Republicans Fuming Over Speaker Mike Johnson’s Spending Deal

Like his predecessor, Speaker of the House Mike Johnson (R-LA) found himself in hot water Wednesday after most Republicans defeated the spending bill that he agreed to over the weekend that would have avoided a government shutdown.

House Resolution 947 was defeated with 203 yeas to 216 nays. According to the Daily Caller, 13 House Republicans voted against the bill.

The bill’s failure has led to talk of ousting Johnson from office, who has only been in office for a few months.

“I’m leaving it on the table. I’m not gonna say I’m gonna go file it tomorrow night. I’m not saying I’m not gonna file it tomorrow. I think the speaker needs to know that we’re angry about it,” Rep. Chip Roy (R-TX) told Steve Deace of Blaze TV.

Roy stated his disapproval of the deal made between Johnson and Senate Majority Leader Chuck Schumer (D-NY) on Sunday regarding the $1.59 trillion budget for the next fiscal year.

“We’re spending more money we don’t have,” Roy said. “It’s just more of the same, and, you know, I wish Speaker Johnson [wasn’t] doing this.
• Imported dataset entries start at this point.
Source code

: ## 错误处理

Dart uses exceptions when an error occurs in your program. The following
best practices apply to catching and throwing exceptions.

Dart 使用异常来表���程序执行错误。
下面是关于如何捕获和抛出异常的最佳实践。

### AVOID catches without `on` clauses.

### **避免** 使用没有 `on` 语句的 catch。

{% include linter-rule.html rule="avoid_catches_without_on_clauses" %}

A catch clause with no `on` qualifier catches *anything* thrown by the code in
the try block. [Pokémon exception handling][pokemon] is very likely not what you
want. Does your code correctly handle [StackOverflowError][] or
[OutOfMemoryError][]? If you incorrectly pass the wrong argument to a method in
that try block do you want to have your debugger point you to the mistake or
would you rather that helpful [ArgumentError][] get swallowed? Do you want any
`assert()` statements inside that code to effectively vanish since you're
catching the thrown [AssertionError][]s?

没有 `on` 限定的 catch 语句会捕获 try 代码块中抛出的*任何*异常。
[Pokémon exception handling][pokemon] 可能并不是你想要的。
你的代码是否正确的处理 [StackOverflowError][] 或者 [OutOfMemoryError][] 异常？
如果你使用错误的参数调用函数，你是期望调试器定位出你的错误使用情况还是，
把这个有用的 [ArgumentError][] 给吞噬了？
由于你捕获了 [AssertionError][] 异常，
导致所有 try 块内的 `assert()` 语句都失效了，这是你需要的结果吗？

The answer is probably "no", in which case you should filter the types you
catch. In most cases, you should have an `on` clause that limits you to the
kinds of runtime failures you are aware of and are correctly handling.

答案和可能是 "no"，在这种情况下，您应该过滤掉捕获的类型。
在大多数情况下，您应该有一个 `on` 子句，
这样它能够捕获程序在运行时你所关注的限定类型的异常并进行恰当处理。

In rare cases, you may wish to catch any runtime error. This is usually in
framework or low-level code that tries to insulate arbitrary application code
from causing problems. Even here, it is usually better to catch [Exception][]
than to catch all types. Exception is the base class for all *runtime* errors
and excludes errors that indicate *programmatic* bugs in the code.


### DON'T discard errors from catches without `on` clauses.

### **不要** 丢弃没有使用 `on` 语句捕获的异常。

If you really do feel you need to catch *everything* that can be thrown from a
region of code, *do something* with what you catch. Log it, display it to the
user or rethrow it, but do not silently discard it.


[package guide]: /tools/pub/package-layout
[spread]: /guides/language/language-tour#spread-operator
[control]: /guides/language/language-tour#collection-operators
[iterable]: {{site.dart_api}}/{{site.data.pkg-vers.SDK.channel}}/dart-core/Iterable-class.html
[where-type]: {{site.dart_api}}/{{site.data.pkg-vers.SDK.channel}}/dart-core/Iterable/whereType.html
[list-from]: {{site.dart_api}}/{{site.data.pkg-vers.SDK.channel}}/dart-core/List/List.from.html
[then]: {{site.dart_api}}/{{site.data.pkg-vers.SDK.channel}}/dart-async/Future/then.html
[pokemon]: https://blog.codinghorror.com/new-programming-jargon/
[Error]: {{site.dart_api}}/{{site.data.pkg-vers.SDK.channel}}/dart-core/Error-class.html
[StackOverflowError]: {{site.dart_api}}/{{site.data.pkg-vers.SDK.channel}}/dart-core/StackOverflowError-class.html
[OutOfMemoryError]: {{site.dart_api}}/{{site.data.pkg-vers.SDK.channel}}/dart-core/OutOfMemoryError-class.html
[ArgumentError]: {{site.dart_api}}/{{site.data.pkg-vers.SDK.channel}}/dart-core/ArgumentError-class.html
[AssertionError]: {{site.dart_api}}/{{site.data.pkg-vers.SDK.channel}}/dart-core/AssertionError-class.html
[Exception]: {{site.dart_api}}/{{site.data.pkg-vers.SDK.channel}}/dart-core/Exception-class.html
I’m very disappointed, and hopefully, we can try to figure out what we can do to change it in the next few days.”

The spending bill situation had a lot of Republicans seeing Deja Vu, with it resembling the position that former Speaker of the House Kevin McCarty (R-CA) took when negotiating with Democrats.
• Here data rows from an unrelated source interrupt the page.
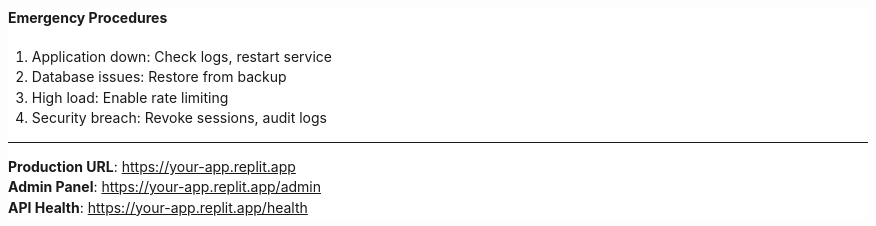 #### Emergency Procedures
1. Application down: Check logs, restart service
2. Database issues: Restore from backup
3. High load: Enable rate limiting
4. Security breach: Revoke sessions, audit logs

---

**Production URL**: https://your-app.replit.app  
**Admin Panel**: https://your-app.replit.app/admin  
**API Health**: https://your-app.replit.app/health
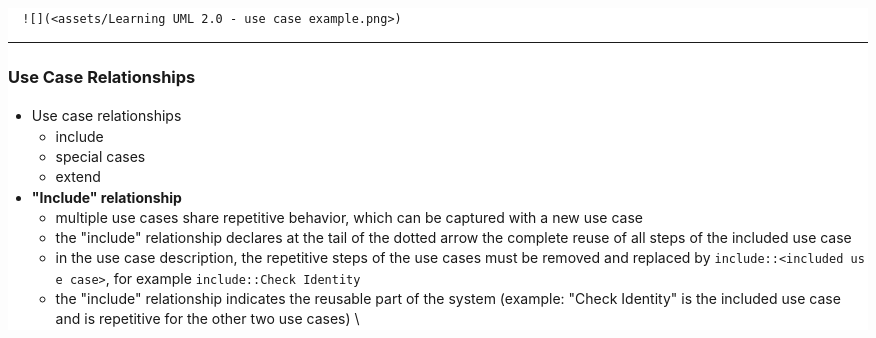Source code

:       ![](<assets/Learning UML 2.0 - use case example.png>)

---

### Use Case Relationships
- Use case relationships
	+ include
	+ special cases
	+ extend
- **"Include" relationship**
	+ multiple use cases share repetitive behavior, which can be captured with a new use case
	+ the "include" relationship declares at the tail of the dotted arrow the complete reuse of all steps of the included use case
	+ in the use case description, the repetitive steps of the use cases must be removed and replaced by ``include::<included use case>``, for example ``include::Check Identity``
	+ the "include" relationship indicates the reusable part of the system
	  (example: "Check Identity" is the included use case and is repetitive for the other two use cases) \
Not all Republicans blamed Johnson. Rep. Nicole Malliotakis (R-NY) said that the problem was elsewhere.

“It’s not our leader that’s the problem, it’s the leader in the Senate and the White House that’s the problem,” she told Fox News Digital.

Johnson stated that the agreement “wouldn’t satisfy everyone” in a letter to his Republican colleagues but would allow Congress to not only fund the government but also allow Republicans to fight for conservative policy additions to funding bills, catering to both parties.
In an interview with Fox News, Johnson was hopeful, even though the first deadline is Jan. 19. When asked if stating that “it’s going to survive.” He mentioned cutting $16 billion and shared that his only regret is having one of the “smallest majorities in Congress’s history.

Johnson stated that he is not worried about being vacated from his position but did admit that there are “a lot of emotions” due to the importance of the bill.